- מיתרסים
- Written by: Ram Loevy
- Directed by: Ram Loevy
- Starring: Mahmoud Habibullah (interviewer)
- Country of origin: Israel
- Original languages: Arabic Hebrew

Production
- Producer: Mahmoud Abu-Bakr
- Cinematography: Micha Pan
- Editor: David Milstein
- Running time: 65 min.

Original release
- Release: 1 August 1972

= Barricades (film) =

Barricades (Hebrew: מיתרסים, Mitrasim) was one of the first documentary films created for Israeli television. It tells the story of two families, one Jewish and the other Palestinian, who both lost children during the 1948 Arab-Israeli War, known to Palestinians as the 1948 Palestinian expulsion and flight, the Naqba, or "Catastrophe." The film, directed by Ram Loevy, caused considerable controversy when it aired on 1 August 1972. It was the first time that an Arab viewer had a chance through an Israeli film to experience the emotional significance of the Holocaust for Jews, and it was also the first time that Israeli Jews had an opportunity to experience the emotional significance of the Naqba to the Palestinian people.

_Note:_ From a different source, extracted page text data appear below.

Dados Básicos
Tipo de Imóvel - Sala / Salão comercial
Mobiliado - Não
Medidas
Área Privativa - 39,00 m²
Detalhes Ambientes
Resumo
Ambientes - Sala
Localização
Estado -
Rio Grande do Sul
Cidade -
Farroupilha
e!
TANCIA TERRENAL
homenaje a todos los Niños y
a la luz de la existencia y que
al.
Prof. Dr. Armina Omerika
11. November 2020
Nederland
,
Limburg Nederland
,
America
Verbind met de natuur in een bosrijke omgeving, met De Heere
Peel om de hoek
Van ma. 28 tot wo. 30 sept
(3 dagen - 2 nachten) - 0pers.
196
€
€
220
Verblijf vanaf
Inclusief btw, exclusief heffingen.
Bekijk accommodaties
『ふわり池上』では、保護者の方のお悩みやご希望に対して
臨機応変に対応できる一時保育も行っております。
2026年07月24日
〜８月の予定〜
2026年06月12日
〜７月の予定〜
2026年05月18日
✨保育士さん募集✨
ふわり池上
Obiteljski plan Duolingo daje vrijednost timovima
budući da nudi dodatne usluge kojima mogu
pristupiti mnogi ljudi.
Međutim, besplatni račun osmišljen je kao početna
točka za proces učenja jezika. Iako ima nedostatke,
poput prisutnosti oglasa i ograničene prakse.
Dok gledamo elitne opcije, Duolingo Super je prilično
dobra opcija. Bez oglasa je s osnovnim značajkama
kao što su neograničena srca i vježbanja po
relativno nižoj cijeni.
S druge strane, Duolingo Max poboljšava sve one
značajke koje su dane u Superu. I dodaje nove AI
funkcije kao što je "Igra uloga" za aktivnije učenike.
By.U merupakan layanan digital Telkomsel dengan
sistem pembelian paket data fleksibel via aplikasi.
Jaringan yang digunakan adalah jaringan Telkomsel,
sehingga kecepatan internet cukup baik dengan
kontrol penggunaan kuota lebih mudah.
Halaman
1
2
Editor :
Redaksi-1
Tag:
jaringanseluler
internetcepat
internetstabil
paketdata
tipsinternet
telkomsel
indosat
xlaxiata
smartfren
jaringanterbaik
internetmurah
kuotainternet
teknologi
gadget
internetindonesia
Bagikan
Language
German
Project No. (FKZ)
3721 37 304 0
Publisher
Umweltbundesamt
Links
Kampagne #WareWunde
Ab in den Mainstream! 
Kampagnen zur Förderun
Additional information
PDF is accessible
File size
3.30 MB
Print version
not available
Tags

Loevy first came up with the idea behind the documentary in 1968, while studying film in London. As a Hebrew-language broadcaster for the BBC, he had proposed creating a documentary about the social rifts tearing at Israeli society, with one episode focusing on the conflict between Jews and Palestinians. Although the BBC expressed interest in the project, Loevy returned to Israel soon after to help launch Channel 1, the country's first attempt at television broadcasting. He did not, however, abandon the idea, albeit in a more reduced format. Back in Israel, Loevy pitched the idea to the Israel Broadcasting Authority, which agreed to fund the project. At the time, Professor Eliyahu Katz, one of the founders of Israeli television, explained that the idea fulfilled one of the major purposes for which television was brought to Israel: to strengthen ties between the Jewish and Arab residents of the country. Loevy made the film in 1969.

The plotline focused on two families: the Shevat family of Haifa, which had lost two sons in battle during the War of Independence, and the family of Hussein Abu-Muhammad Yehia of the Jalazoon refugee camp near Ramallah, who lost two sons when the family fled from their ancestral home in the town of Ramla. For over two decades, the families had been trapped in the past, still mourning their two sons. Though Israel was then living in the shadow of the Six-Day War, Loevy made a conscious decision to base his story on 1948, explaining, "We focused on that year in order to push the testimonies back into the past. The two families in the film never meet; instead, a visit to the graves and a visit to the ruins of the Arab village are juxtaposed.

By the time the film was finished, however, Israel was engaged in a brutal War of Attrition with its neighbors, and several new Palestinian guerrilla factions were taking up the armed struggle against Israel as a means of achieving self-determination. Focusing on the tragedy of the Palestinian people would, it was believed, only incite further violence. The film was shelved for three years, and only aired on 1 August 1972. The decision to finally air Barricades was made by Yeshayahu Tadmor, who had recently been appointed by the government to head Israeli television. In an interview with the Israeli newspaper Yediot Ahronot he said that if the War of Attrition had still been raging, he would not have screened it either.

Yet even Tadmor's decision's was guarded. He agreed to screen Barricades, but only as part of a popular talk show, The Third Hour, so that the content could be discussed by a panel of "experts," which would ideally include both Arabs and Jews. Only Jews participated, however. One Arab guest, Muhammad Ali Ja'abari, mayor of Hebron and a Jordanian parliamentarian, refused to participate. At the same time, Israel's Foreign Minister Abba Eban refused to appear with a second guest, Anwar Nusseibeh, former Jordanian defense minister and governor of Jerusalem. In the end, none of them participated, and the Director General of the IBA Shmuel Almog decided not to replace them.

An editorial published in the newspaper Maariv two days after Barricades was aired noted that in the end, the ensuing discussion was unbalanced. Not only did the film fail to present the Palestinian side of the issue, but the remaining guests were either politicians or people known for their political positions. It added that whereas Loevy had succeeded in depicting an emotional portrait of two families' personal tragedies, the guests focused on the political issues while engaging in a game of political one-upmanship with the absent representatives of the Palestinians. "It would have been better," wrote the author, "if intellectuals, whose conscious is plagued by the problems inherent in our relationship with the Arabs, had participated."

Despite the politicization of Barricades, the film challenged pre-existing notions about Palestinian refugees then prevalent in Israeli society and led many people, however briefly, to reconsider their attitudes toward the Palestinian right of return. The debate surrounding the screening of the film also presaged the tension surrounding Loevy's 1978 film Khirbet Khizeh.